PCI mostly consisted of coronary stenting (11,915 patients, 90.5%). PCI was performed according to standard practice. Unfractionated heparin or bivalirudin was used for periprocedural anticoagulation. Periprocedural antithrombotic treatment included aspirin (325 to 500 mg) and clopidogrel (300 mg or 600 mg as loading dose). Postprocedural antithrombotic therapy consisted of clopidogrel (75 mg/day for at least 1 month in patients with bare metal stents and up to 1 year in patients with drug-eluting stents) and aspirin (200 mg/day indefinitely).
2.3
C-reactive Protein Measurements
Blood samples were obtained before angiography in tubes containing ethylenediaminetetraacetic acid or lithium–heparin as anticoagulant. Plasma high-sensitivity CRP was measured using a fully automated latex-enhanced immunoturbidimetric assay on a Cobas Integra (Roche Diagnostics, Mannheim, Germany). The assay has an analytical sensitivity of 0.085 mg/L. The upper limit of the reference range in healthy adults is 5 mg/L.
Based on prior studies, a CRP cutoff of 3 mg/L was used to classify patients into groups with high CRP (CRP level > 3 mg/L) and low CRP (CRP level ≤ 3 mg/L) level.
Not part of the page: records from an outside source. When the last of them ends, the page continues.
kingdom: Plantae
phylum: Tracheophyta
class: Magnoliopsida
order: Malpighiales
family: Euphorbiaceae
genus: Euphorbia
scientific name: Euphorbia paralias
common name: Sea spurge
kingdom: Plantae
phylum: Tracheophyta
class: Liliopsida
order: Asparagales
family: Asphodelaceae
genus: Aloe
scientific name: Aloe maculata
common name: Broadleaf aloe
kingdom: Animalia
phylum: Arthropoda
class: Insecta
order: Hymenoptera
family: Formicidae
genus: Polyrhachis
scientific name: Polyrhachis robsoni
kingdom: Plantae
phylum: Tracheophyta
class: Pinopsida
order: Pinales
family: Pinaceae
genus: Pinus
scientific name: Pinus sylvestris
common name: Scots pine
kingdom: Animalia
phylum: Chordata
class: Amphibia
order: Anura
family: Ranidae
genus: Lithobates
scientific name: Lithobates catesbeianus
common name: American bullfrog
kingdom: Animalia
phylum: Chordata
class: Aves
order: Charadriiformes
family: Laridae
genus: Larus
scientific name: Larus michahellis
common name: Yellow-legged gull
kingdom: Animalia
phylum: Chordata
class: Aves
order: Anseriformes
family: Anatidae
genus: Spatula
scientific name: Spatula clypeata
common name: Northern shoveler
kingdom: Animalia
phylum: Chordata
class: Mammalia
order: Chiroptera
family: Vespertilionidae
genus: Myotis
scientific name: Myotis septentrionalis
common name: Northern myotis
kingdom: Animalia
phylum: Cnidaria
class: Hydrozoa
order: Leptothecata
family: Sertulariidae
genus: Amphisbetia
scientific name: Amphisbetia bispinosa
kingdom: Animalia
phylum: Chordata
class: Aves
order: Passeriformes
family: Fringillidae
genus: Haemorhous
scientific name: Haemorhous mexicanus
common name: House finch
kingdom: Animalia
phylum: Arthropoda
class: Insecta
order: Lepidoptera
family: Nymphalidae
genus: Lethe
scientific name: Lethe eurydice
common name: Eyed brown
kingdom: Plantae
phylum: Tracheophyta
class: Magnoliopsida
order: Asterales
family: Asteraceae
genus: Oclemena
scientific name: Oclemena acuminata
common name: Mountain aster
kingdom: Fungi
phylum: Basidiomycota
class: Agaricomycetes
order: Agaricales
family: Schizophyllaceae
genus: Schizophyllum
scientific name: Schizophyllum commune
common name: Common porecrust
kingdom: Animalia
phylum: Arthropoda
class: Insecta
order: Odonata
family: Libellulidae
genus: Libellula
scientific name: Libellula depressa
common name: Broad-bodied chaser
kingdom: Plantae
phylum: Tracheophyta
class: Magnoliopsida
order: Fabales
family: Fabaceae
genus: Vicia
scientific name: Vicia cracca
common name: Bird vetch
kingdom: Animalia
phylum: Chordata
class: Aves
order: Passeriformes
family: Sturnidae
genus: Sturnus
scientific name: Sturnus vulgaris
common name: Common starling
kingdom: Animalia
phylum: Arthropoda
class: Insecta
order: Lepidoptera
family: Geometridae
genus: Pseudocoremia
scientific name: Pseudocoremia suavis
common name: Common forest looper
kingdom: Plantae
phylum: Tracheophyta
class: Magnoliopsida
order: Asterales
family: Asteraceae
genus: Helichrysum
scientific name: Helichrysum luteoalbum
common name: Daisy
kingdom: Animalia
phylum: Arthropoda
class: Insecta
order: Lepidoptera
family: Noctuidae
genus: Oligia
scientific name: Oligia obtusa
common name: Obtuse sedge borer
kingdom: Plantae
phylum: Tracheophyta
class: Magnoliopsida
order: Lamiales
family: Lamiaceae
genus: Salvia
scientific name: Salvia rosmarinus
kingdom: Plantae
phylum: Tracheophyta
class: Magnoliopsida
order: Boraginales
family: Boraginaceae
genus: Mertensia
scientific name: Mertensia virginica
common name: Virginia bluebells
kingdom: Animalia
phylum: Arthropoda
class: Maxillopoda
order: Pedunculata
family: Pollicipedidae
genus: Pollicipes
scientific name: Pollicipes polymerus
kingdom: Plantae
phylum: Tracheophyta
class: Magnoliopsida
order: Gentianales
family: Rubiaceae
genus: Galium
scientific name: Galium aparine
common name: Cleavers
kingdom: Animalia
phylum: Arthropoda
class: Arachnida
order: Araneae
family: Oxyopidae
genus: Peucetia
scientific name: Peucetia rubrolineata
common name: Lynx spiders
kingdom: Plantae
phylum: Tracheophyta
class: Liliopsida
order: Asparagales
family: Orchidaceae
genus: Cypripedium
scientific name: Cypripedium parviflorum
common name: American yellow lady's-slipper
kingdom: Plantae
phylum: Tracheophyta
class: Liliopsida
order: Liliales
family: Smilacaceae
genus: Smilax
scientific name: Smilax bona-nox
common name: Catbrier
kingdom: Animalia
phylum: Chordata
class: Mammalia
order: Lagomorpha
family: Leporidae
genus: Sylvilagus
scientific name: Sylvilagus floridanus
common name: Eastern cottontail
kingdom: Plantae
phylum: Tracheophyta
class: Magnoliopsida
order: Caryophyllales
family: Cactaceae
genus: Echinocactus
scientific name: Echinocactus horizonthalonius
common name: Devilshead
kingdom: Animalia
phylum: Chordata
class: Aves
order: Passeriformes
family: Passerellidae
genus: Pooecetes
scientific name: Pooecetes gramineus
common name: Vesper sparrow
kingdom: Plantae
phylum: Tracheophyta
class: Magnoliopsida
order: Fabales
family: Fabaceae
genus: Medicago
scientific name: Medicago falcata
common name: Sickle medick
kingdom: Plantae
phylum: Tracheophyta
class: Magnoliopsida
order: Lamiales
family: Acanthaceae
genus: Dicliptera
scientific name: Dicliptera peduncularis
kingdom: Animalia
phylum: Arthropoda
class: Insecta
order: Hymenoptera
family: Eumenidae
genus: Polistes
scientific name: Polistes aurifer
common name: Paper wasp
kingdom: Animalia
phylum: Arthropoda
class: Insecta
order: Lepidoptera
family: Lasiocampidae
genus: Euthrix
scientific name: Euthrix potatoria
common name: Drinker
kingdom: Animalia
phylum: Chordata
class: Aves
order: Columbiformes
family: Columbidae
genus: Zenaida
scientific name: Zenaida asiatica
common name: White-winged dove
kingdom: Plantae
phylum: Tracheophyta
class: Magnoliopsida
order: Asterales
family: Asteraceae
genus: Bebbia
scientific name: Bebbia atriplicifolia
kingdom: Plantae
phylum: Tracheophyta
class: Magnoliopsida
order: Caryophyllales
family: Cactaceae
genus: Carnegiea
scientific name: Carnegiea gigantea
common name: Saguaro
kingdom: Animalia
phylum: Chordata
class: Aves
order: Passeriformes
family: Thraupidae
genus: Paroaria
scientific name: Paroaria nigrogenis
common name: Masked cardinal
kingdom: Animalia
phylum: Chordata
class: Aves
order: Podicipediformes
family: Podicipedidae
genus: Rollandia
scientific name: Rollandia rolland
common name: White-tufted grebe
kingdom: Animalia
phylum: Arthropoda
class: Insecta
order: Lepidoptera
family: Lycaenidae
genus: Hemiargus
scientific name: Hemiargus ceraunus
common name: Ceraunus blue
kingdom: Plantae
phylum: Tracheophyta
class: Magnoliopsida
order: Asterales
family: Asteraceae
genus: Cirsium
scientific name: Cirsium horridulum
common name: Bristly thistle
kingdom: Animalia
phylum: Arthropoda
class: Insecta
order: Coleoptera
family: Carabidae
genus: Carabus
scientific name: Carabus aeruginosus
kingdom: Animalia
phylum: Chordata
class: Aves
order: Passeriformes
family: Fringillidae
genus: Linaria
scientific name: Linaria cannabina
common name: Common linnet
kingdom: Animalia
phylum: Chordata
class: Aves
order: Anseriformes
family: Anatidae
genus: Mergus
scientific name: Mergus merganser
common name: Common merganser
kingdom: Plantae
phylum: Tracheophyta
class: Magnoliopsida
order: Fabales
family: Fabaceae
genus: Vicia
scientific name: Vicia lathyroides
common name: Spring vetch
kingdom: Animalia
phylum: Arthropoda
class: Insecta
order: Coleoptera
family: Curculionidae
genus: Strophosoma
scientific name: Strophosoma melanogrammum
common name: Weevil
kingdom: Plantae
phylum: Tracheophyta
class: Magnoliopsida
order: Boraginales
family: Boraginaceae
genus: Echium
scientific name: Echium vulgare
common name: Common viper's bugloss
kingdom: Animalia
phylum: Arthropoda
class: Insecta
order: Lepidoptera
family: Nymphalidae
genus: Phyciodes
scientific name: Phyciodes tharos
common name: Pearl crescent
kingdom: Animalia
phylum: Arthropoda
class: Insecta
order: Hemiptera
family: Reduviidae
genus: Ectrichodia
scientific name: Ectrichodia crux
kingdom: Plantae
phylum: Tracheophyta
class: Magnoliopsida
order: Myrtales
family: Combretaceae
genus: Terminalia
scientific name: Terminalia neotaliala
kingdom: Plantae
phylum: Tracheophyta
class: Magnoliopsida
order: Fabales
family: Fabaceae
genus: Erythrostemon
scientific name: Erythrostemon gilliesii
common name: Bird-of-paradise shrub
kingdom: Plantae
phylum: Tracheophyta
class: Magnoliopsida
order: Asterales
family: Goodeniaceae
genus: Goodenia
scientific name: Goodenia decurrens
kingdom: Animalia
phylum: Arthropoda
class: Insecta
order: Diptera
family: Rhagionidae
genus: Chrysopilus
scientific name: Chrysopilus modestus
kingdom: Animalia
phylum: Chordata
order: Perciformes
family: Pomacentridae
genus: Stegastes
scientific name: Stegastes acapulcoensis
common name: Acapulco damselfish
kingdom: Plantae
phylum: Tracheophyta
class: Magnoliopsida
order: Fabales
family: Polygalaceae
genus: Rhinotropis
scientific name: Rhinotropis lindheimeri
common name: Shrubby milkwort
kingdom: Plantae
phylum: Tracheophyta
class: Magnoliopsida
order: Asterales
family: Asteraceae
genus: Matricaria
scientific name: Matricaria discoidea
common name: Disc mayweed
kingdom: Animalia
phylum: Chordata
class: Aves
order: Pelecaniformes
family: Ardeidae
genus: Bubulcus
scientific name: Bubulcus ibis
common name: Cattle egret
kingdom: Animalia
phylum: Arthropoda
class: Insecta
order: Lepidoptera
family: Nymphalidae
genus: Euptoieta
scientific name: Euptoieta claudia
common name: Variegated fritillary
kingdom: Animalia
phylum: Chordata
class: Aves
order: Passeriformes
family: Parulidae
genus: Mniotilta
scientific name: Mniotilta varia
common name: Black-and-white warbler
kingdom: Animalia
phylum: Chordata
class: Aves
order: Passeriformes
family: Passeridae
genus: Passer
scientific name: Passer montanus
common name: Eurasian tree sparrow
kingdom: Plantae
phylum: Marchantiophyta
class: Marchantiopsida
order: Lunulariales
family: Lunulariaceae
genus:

Laboratory personnel were unaware of clinical diagnosis and not involved in the follow-up of the patients.
2.4
Outcomes and follow-up
The main outcome was 1-year mortality in men and women. Other outcomes of interest were 1-year incidences of cardiac mortality, nonfatal myocardial infarction, stroke and stent thrombosis. The follow-up protocol included: a phone interview at 1 month, a visit at 6 months and another phone interview at 12 months after hospital discharge. Information on mortality was obtained using hospital charts, death certificates or phone contact with relatives of the patient or referring physician(s). Deaths of cardiac origin and stent thrombosis were defined according to the Academic Research Consortium criteria . Myocardial infarction was diagnosed if patients developed new abnormal Q waves in > 2 contiguous precordial or > 2 adjacent limb leads or if they had an elevation of creatine kinase-myocardial band (CK-MB) > 2 times (> 3 times for the first 48 h after PCI procedure) the upper limit of normal. Stroke was diagnosed in the presence of newly developed neurological deficits confirmed by imaging of the head. All follow-up information and adjudication of events were performed by personnel unaware of clinical diagnosis or CRP level.
2.5
Statistical analysis
Data are presented as median (25th; 75th percentiles), number of patients/events or proportions (%). The normality of data distribution was tested with the Kolmogorov–Smirnov test. Continuous data with skewed distribution were compared with the Kruskal–Wallis rank-sum test. Categorical data were compared with Chi-square test. Survival analysis was performed by applying the Kaplan–Meier method and the differences in survival were compared with the log-rank test. The multivariable Cox proportional hazards model was used to assess the association between CRP and mortality in men and women. All variables of Table 1 were entered into the model. Receiver-operating characteristic (ROC) curve analysis was performed to compare the discriminatory power of CRP regarding mortality prediction in men versus women. Comparison of the respective areas under the ROC curve was performed using the pROC package with bootstrapping method (n = 1000 samples). The discriminatory power of the multivariable models before and after CRP inclusion was performed by calculating the Harrell’s c index. The c indexes were compared with the Somer’s D package. Analyses were performed using S-plus statistical package (S-PLUS, Insightful Corp, Seattle, Washington) or R-package. A 2-sided P < 0.05 was considered to indicate statistical significance.